** Opening Extracted text block **

(G. W. Müller, 1890)
Vargula hilgendorfii, sometimes called the sea-firefly and one of three bioluminescent species known in Japan as umi-hotaru (海蛍), is a species of ostracod crustacean. It is the only member of genus Vargula to inhabit Japanese waters; all other members of its genus inhabit the Gulf of Mexico, the Caribbean Sea, and waters off the coast of California. V. hilgendorfii was formerly more common, but its numbers have recently fallen significantly.
V. hilgendorfii is known for its bioluminescence. It produces a blue-coloured light by a specialized chemical reaction of the substrate luciferin and the enzyme luciferase. The luciferase enzyme consists of a 555-amino acid-long peptide with a molecular mass of 61627 u, while the luciferine vargulin has only a mass of 405.5 u. A suggested biosynthesis for vargulin divides the molecule into a tryptophan, an arginine and an isoleucine subunit.

** Closing Extracted text block **
** Opening Records block **

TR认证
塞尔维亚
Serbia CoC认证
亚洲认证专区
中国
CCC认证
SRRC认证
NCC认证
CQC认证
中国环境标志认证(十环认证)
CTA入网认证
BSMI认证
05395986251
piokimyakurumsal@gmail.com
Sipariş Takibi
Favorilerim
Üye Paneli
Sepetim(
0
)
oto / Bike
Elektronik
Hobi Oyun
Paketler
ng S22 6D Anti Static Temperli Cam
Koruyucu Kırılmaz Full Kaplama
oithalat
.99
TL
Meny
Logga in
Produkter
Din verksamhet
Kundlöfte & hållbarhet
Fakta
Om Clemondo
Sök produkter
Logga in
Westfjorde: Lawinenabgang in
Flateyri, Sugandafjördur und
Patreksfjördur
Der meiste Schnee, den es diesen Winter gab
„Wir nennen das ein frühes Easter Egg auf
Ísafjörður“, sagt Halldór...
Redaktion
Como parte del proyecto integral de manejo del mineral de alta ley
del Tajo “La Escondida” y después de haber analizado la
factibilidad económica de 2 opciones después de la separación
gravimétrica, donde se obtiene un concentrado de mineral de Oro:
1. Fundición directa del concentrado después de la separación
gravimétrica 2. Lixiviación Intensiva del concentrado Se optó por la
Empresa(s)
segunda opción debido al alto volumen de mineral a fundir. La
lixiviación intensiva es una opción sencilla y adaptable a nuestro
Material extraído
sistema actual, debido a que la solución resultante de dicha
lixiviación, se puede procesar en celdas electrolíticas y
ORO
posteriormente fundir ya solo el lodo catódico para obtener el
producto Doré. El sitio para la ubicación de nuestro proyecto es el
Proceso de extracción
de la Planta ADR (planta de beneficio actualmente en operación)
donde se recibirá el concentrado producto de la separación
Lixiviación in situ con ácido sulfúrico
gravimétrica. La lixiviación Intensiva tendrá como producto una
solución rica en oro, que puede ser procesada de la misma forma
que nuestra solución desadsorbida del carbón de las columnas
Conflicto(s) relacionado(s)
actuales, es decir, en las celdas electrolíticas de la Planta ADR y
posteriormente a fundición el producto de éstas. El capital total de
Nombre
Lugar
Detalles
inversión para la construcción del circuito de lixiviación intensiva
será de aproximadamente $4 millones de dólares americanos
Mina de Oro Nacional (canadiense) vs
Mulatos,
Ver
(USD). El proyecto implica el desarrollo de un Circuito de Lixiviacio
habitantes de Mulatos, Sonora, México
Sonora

** Closing Records block **

Questions:
1. Answer these questions using the passage on Vargula hilgendorfii:
(a) Where do all the other members of genus Vargula live?
(b) How many amino acids long is the luciferase peptide?
(c) Into which three subunits does the suggested biosynthesis divide vargulin?
2. Decide whether each statement agrees with the passage on Vargula hilgendorfii:
(a) V. hilgendorfii is the only Vargula species found in Japanese waters.
(b) Its numbers have recently increased.
(c) It gives off a green light.
3. Rewrite the stretch of the passage on Vargula hilgendorfii from "Vargula hilgendorfii, sometimes" through "recently fallen significantly.", replacing "Gulf of Mexico" with "Mexican Gulf".

Answers to each task:
1.
(a) The Gulf of Mexico, the Caribbean Sea, and waters off the coast of California.
(b) 555 amino acids.
(c) A tryptophan, an arginine, and an isoleucine subunit.

2.
(a) Yes: "It is the only member of genus Vargula to inhabit Japanese waters"
(b) No: "its numbers have recently fallen significantly"
(c) No: "It produces a blue-coloured light"

3.
Vargula hilgendorfii, sometimes called the sea-firefly and one of three bioluminescent species known in Japan as umi-hotaru (海蛍), is a species of ostracod crustacean. It is the only member of genus Vargula to inhabit Japanese waters; all other members of its genus inhabit the Mexican Gulf, the Caribbean Sea, and waters off the coast of California. V. hilgendorfii was formerly more common, but its numbers have recently fallen significantly.